キーマカレーとナンを盛り付けて、二人分のプレートを居間に運ぶ。どうせならおばあちゃんにも食べて欲しかった。

 居間では、菓子先輩とおばあちゃんが神妙に正座して待っていた。

「あ、あの……、そんなにかしこまらなくても」

「ああ、うん……。なんだか緊張してしまって」

「ばあちゃんもなんだか、ドキドキしてしまってねえ」

 二人にも私の緊張とドキドキが移ってしまったのだろうか。プレートを置くときに手が震えてしまった。

「あとこれは、仏壇に」

 おばあちゃんに借りた仏様用の食器。
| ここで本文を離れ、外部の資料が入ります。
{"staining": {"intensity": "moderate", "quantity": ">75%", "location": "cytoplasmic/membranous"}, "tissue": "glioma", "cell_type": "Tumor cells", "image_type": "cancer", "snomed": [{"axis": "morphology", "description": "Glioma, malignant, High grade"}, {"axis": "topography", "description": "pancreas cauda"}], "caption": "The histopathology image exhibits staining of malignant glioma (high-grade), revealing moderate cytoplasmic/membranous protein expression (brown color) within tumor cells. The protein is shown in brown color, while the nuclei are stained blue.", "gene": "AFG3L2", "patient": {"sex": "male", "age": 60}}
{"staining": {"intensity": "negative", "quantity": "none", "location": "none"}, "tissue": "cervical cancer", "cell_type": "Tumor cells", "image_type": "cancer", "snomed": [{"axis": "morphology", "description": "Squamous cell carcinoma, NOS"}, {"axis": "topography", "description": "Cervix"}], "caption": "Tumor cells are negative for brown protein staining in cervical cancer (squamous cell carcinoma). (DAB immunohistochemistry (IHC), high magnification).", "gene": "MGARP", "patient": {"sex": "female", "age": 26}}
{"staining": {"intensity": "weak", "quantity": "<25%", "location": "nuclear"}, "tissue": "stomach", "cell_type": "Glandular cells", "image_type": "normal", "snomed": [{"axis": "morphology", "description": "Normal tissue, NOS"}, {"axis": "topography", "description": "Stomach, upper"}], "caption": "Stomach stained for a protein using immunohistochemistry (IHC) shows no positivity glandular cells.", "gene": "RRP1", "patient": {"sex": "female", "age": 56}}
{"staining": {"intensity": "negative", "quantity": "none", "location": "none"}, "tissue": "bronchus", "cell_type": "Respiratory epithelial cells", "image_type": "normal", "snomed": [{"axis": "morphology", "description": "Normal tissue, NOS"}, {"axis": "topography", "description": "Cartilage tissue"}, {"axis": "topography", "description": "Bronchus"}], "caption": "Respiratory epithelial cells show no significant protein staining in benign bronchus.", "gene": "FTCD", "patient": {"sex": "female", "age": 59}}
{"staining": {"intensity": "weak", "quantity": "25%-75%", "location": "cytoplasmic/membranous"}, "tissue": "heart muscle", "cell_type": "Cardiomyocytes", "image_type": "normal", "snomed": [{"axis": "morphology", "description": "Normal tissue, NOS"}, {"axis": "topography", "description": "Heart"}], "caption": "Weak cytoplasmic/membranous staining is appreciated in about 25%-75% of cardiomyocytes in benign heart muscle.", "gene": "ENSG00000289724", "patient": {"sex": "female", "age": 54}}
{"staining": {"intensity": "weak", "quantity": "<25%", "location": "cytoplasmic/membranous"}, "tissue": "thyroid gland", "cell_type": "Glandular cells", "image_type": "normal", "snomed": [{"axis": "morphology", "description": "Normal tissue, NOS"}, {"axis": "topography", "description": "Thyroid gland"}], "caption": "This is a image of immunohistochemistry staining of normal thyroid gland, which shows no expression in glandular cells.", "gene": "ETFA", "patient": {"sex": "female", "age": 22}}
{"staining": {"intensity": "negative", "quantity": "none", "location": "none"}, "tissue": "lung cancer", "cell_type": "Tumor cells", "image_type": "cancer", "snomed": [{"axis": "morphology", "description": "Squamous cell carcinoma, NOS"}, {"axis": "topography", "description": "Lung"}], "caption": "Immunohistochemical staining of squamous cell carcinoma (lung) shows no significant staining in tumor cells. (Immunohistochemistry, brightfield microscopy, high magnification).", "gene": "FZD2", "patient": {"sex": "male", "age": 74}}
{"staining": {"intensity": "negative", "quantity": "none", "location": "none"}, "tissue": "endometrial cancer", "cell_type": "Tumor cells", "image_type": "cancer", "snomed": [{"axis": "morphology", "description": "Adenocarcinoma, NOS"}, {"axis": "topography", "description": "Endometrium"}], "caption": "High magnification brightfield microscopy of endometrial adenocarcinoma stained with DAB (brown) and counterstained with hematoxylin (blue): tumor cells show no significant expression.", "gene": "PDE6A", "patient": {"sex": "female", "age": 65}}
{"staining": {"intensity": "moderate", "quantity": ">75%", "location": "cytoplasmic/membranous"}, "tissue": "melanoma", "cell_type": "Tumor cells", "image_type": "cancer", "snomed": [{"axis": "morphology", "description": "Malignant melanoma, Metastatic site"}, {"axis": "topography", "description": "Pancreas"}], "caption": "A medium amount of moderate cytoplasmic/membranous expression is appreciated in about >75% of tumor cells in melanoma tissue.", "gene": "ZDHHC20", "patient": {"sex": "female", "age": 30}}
菓子先輩のお母さんにも食べて欲しくて、見守っていて欲しくて、仏壇にもキーマカレーを供えた。

「仏様にカレーって、おかしかったでしょうか」

「いいんじゃないかしら。お母さんもおじいちゃんも、喜んでると思うわ。それにインドだったらカレーをお供えするのも普通のことなんじゃないかしら、きっと」

 インドの仏様事情は私には分からないが、日本の仏様も今日は大目に見てくれるはず。たぶん。

「じゃあ、いただきます」

「ばあちゃんもいただくねえ」

 まずはおばあちゃんがキーマカレーをナンにつけてひとくち。

「ん……!?」

 口に入れた瞬間固まってしまって動かないので、あわててコップに入れた水を差しだした。